Inaugural Poet Chosen

According to Poetry.About.com,
Soon after Election Day we asked “Who should be the inaugural poet for President-elect Obama?” — and you, dear Readers, responded with lots of names and incisive comments. Now, a month later, the program for Inauguration Day is taking shape, it has been decided who is going to read a poem during Barack Obama’s swearing-in ceremony — and it’s someone whose name never made it onto our list: Elizabeth Alexander, poet, essayist, playwright, Professor of African-American Studies at Yale University, and board member of the Poetry Society of America and Cave Canem.
Elizabeth Alexander's website, selected poems, WaPo article & YouTube: “Ars Poetica #100: I Believe” from American Sublime, read by Elizabeth Alexander

Ars Poetica #100: I Believe

Poetry, I tell my students,
is idiosyncratic. Poetry

is where we are ourselves,
(though Sterling Brown said

“Every ‘I’ is a dramatic ‘I’”)
digging in the clam flats

for the shell that snaps,
emptying the proverbial pocketbook.

Poetry is what you find
in the dirt in the corner,

overhear on the bus, God
in the details, the only way

to get from here to there.
Poetry (and now my voice is rising)

is not all love, love, love,
and I’m sorry the dog died.

Poetry (here I hear myself loudest)
is the human voice,

and are we not of interest to each other?

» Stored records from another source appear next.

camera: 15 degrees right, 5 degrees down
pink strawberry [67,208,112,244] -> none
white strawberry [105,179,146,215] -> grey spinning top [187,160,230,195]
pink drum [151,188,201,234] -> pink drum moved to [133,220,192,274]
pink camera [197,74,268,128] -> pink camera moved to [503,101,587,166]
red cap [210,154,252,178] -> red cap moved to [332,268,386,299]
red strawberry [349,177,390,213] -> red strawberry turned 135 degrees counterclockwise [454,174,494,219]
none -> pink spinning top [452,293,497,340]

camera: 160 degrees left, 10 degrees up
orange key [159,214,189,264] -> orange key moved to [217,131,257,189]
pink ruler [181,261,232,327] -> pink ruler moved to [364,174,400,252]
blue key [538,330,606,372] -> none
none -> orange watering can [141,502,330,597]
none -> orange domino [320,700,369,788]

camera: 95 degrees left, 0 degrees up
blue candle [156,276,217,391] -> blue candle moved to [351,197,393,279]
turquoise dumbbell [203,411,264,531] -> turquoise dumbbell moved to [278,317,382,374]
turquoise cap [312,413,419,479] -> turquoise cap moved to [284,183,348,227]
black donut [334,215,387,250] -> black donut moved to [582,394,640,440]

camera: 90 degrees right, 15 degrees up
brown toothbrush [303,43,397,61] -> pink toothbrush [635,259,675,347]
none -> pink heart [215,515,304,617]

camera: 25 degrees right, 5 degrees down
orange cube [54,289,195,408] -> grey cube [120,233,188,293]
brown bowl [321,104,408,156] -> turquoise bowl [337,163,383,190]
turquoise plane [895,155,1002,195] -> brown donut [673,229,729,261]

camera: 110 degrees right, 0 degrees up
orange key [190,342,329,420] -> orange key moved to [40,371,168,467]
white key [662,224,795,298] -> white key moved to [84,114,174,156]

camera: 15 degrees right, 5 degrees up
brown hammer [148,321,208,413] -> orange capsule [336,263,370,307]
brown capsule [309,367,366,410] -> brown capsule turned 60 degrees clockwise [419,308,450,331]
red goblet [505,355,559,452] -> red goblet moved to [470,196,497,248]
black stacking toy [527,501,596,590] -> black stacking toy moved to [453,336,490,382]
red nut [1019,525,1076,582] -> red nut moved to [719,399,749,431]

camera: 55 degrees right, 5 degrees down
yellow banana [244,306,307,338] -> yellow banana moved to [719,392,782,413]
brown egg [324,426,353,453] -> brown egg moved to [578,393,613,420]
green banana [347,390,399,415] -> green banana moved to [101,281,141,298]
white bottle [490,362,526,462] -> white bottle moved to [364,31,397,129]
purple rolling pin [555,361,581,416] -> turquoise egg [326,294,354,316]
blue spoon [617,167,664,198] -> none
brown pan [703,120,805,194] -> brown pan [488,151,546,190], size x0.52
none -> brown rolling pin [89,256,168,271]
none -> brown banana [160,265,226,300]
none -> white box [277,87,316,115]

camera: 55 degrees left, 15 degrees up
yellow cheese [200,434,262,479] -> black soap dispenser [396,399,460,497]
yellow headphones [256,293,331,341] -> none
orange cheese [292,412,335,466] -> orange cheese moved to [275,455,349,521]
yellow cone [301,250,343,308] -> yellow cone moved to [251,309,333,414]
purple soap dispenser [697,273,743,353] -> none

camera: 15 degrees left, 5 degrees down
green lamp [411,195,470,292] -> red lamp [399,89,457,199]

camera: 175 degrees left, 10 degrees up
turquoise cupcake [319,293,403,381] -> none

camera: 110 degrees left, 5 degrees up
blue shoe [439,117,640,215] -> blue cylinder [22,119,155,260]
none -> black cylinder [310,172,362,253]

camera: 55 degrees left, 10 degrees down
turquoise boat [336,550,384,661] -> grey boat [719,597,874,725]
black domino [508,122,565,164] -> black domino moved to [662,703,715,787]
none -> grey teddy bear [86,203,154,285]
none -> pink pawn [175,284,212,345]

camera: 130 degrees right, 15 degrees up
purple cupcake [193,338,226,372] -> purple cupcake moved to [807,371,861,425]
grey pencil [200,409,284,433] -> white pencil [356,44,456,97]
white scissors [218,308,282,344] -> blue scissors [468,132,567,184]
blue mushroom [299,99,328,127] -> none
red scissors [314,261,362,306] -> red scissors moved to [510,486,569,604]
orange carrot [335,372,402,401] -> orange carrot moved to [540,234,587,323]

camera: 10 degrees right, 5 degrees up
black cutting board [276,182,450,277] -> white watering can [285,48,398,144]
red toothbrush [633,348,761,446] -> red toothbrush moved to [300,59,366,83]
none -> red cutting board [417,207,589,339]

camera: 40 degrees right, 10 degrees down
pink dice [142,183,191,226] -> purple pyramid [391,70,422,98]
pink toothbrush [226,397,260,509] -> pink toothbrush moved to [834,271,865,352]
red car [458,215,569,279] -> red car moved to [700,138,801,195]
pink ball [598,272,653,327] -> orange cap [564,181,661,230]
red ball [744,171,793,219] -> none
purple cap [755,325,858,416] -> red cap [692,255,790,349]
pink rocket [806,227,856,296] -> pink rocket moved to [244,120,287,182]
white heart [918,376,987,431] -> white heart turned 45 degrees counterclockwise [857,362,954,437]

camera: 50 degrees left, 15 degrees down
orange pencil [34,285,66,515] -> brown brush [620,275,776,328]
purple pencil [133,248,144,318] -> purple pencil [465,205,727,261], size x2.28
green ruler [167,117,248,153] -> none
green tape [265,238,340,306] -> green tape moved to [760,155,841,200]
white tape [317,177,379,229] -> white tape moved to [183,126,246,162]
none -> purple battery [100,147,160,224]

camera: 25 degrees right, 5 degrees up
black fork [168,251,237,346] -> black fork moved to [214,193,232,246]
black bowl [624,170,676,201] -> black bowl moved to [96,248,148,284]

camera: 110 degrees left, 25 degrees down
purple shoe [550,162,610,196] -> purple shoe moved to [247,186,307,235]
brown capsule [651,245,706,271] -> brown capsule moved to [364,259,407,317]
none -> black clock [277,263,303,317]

Ars Poetica #28: African Leave-Taking Disorder

The talk is good. The two friends linger
at the door. Urban crickets sing with them.

There is no after the supper and talk.
The talk is good. These two friends linger

at the door, half in, half out, ‘til one
decides to walk the other home. And so

they walk, more talk, the new doorstep, the
nightgowned wife who shakes her head and smiles

from the bedroom window as the men talk
in love and the crickets sing along.

The joke would be if the one now home
walked the other one home, where they started,

to keep talking, and so on: “African
Leave-Taking Disorder,” which names her children

everywhere trying to come back together and talk.